Her subsequent research in the Department of Physiology Development and Neuroscience (formerly Anatomy) at the University of Cambridge identified functions for, and regulatory mechanisms of, genomic imprinting, and contributed to its establishment as a model for understanding the epigenetic control of mammalian genome function. This work resulted in the characterisation of pathways important in mammalian development and growth, in the regulation of metabolism, and in the control of adult neurogenesis.

In 2013, she was appointed professor and head of the Department of Genetics at the University of Cambridge and became the seventh Arthur Balfour Professor of Genetics in 2015. Her research continues to forge links between DNA sequence, epigenetic modifications and gene regulation, and their impact on phenotype; and the mechanisms and implications of epigenetic inheritance.

===Honours and awards===
Ferguson-Smith was elected a Fellow of the Academy of Medical Sciences (FMedSci) in 2002, was awarded EMBO Membership in 2006 and elected a Fellow of the Royal Society (FRS) in 2017 She won the Suffrage Science award in 2014 and was awarded the Buchanan Medal of the Royal Society in 2021. In 2024, she received the Wilbur Cross Medal from Yale University.

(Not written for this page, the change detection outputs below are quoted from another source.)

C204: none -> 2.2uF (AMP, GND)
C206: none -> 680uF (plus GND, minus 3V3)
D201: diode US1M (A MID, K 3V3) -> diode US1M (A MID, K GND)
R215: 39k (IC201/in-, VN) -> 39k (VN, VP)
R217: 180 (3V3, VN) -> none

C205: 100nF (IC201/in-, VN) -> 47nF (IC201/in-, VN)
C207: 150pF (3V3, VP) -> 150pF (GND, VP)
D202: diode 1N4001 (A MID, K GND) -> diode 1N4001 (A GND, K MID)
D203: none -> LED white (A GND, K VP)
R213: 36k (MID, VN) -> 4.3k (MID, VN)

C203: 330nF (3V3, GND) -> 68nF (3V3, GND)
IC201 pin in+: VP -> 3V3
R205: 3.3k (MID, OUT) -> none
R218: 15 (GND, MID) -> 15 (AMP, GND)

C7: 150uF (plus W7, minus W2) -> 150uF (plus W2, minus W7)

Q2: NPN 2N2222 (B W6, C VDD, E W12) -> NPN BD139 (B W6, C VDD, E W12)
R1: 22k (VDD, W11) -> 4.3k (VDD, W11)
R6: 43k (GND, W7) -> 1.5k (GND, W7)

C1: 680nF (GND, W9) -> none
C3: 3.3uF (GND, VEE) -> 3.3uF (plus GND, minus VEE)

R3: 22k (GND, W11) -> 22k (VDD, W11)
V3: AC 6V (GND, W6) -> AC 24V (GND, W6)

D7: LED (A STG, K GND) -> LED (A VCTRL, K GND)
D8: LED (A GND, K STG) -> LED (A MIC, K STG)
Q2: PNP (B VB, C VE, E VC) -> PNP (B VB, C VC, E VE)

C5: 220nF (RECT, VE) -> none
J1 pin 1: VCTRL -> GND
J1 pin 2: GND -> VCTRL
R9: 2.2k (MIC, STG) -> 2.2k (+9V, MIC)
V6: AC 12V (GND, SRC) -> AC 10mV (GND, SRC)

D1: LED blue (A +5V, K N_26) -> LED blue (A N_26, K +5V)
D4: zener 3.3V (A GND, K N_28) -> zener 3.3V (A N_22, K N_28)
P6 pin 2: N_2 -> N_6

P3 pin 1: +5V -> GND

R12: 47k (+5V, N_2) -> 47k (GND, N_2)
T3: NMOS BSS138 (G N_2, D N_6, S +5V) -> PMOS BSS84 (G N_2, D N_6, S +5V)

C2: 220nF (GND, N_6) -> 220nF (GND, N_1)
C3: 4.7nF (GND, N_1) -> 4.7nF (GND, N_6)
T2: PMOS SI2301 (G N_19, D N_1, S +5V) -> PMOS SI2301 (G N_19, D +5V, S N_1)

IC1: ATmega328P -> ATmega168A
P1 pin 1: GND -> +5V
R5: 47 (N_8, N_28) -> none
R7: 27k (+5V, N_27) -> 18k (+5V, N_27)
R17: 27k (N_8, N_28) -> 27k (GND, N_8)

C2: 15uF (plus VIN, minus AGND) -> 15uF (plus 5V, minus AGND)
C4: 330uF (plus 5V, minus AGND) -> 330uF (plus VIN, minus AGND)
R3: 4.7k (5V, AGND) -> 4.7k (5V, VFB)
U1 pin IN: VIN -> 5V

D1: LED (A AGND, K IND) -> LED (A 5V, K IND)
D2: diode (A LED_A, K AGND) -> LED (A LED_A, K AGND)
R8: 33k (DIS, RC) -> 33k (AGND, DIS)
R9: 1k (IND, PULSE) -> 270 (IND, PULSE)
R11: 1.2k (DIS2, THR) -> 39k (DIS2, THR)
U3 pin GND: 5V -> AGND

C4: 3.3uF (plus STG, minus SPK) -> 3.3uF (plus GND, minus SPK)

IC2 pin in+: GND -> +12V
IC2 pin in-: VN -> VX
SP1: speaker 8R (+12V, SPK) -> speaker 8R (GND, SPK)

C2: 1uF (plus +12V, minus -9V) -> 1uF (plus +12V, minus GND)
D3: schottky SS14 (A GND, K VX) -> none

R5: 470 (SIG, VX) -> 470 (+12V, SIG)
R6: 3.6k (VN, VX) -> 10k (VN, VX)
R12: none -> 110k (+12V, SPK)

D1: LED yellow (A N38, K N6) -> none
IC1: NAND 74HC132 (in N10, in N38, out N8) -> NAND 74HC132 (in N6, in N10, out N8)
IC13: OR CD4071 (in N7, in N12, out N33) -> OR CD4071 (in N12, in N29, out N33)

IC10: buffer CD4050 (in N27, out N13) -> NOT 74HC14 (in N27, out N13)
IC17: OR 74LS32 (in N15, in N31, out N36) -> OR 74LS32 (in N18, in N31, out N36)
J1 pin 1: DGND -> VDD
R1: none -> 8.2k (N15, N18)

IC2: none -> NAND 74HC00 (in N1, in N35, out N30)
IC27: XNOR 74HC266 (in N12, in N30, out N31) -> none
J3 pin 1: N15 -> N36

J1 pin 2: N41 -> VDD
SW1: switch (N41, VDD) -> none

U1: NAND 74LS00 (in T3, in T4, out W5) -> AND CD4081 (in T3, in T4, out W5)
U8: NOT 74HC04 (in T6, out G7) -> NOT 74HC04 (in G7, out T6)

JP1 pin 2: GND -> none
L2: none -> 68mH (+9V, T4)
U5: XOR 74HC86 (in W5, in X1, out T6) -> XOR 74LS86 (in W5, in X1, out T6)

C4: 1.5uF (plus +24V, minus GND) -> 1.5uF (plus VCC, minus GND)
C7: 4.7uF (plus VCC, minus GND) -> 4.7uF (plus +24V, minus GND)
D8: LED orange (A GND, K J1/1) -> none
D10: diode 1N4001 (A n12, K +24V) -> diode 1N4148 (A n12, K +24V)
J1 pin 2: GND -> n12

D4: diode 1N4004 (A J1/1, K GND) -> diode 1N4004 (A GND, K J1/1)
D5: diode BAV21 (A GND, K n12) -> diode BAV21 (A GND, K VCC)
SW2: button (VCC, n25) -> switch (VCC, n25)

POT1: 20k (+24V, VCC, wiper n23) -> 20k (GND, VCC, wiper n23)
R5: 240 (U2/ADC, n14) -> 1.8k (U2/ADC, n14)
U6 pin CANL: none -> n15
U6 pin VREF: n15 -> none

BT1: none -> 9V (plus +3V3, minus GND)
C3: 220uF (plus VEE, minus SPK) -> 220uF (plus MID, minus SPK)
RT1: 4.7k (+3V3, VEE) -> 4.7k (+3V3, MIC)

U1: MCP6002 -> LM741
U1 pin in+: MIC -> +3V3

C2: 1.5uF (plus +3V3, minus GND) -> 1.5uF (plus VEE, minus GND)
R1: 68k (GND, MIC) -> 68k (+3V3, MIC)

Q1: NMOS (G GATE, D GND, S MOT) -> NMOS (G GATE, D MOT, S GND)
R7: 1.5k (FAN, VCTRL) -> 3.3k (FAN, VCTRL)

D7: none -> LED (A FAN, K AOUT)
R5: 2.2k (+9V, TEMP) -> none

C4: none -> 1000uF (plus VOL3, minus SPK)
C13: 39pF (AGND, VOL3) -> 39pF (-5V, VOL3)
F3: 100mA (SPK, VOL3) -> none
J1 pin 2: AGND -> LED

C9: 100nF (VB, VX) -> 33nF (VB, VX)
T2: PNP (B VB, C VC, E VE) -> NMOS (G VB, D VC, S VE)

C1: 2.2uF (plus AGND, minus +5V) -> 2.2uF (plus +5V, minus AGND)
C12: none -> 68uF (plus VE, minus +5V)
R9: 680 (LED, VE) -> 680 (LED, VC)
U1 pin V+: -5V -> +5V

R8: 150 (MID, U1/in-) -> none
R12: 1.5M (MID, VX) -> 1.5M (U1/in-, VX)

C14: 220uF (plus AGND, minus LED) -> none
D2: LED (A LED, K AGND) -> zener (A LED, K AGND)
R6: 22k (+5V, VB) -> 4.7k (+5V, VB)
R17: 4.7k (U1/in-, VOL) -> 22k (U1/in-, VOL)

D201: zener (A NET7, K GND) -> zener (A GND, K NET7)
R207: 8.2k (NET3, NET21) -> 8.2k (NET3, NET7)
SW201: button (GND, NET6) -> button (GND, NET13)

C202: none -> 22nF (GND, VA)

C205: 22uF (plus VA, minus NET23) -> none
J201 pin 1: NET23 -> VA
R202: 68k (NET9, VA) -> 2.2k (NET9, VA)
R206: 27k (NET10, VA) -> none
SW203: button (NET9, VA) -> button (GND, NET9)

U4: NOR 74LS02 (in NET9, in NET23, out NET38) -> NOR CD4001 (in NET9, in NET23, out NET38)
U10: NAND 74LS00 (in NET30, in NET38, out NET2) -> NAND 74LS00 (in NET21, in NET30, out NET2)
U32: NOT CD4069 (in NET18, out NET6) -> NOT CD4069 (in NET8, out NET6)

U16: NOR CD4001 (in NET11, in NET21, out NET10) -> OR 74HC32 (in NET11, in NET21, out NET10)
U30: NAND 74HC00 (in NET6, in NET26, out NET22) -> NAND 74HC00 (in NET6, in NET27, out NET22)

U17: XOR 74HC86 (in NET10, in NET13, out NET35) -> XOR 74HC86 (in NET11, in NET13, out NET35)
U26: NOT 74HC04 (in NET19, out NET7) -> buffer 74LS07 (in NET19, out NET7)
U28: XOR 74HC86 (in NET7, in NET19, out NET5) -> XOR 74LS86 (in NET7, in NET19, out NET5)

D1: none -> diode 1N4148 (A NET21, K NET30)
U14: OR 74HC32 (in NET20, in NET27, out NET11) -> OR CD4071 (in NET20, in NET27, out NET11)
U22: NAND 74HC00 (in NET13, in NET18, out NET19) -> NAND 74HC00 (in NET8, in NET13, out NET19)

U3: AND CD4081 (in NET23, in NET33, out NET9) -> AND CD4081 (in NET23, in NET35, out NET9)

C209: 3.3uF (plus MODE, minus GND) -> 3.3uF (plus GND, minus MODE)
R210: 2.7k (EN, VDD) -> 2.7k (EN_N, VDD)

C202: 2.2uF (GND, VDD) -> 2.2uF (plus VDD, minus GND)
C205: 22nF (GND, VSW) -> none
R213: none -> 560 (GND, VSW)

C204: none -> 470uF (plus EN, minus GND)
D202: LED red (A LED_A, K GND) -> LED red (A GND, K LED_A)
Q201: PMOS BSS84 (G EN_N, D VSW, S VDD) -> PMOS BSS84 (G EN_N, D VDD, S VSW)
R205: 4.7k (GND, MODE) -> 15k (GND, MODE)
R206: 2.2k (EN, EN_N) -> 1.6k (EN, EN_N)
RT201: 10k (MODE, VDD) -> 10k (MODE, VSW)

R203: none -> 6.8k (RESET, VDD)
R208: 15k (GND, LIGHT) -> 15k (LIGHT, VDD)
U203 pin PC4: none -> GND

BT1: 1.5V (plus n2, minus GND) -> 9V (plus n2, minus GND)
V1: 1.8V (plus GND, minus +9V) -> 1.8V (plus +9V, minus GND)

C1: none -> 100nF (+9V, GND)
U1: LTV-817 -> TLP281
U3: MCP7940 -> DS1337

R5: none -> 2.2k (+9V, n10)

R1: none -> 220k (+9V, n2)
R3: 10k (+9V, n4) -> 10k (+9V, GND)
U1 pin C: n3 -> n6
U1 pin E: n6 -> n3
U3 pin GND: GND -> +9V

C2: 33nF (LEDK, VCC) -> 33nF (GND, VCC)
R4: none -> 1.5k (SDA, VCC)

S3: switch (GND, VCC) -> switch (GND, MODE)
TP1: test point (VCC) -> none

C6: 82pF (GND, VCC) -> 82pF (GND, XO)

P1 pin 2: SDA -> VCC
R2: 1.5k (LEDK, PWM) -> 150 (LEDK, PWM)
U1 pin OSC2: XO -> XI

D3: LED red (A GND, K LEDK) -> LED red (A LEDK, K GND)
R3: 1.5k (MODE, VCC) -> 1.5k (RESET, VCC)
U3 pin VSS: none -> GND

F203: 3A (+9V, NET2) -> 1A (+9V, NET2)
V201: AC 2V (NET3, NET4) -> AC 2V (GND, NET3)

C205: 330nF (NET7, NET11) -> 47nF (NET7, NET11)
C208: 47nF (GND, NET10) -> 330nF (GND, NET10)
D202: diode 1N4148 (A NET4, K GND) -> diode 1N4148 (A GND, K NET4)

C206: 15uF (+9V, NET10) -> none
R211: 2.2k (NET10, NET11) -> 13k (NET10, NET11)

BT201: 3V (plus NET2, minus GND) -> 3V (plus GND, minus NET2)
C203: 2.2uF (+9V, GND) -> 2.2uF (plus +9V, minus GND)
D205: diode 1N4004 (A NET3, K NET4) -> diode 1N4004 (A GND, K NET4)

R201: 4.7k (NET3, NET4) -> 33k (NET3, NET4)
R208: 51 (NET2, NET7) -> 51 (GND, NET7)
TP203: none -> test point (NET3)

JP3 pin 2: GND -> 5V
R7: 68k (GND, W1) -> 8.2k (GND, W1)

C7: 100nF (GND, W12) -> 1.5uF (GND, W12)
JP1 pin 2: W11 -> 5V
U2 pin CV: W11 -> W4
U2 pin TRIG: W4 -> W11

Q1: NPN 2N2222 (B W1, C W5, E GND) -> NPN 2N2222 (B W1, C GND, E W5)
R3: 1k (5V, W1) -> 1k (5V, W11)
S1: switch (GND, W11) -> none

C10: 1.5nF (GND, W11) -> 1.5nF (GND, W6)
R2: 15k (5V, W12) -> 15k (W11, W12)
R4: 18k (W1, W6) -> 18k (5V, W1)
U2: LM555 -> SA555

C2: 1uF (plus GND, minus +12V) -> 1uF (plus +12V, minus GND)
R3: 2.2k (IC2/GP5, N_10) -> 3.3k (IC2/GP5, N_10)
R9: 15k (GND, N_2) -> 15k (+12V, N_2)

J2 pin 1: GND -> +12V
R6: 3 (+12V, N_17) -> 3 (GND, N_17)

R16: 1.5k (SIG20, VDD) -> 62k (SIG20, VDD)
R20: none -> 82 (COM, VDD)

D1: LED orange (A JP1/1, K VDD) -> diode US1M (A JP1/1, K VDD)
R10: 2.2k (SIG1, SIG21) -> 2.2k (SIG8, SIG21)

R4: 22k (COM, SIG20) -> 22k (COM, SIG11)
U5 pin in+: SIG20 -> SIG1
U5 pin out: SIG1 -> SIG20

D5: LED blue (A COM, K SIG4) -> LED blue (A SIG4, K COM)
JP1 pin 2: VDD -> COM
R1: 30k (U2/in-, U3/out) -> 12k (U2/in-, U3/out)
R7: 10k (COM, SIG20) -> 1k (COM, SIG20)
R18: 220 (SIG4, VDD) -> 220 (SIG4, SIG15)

She was appointed Commander of the Order of the British Empire (CBE) in the 2023 Birthday Honours for services to medical research. She is an executive chair of Biotechnology and Biological Sciences Research Council.

==Personal life ==
Ferguson-Smith married Mark Gregory McHarg in 1988, with whom she has a son and a daughter. She is the daughter of Malcolm Ferguson-Smith, also a geneticist.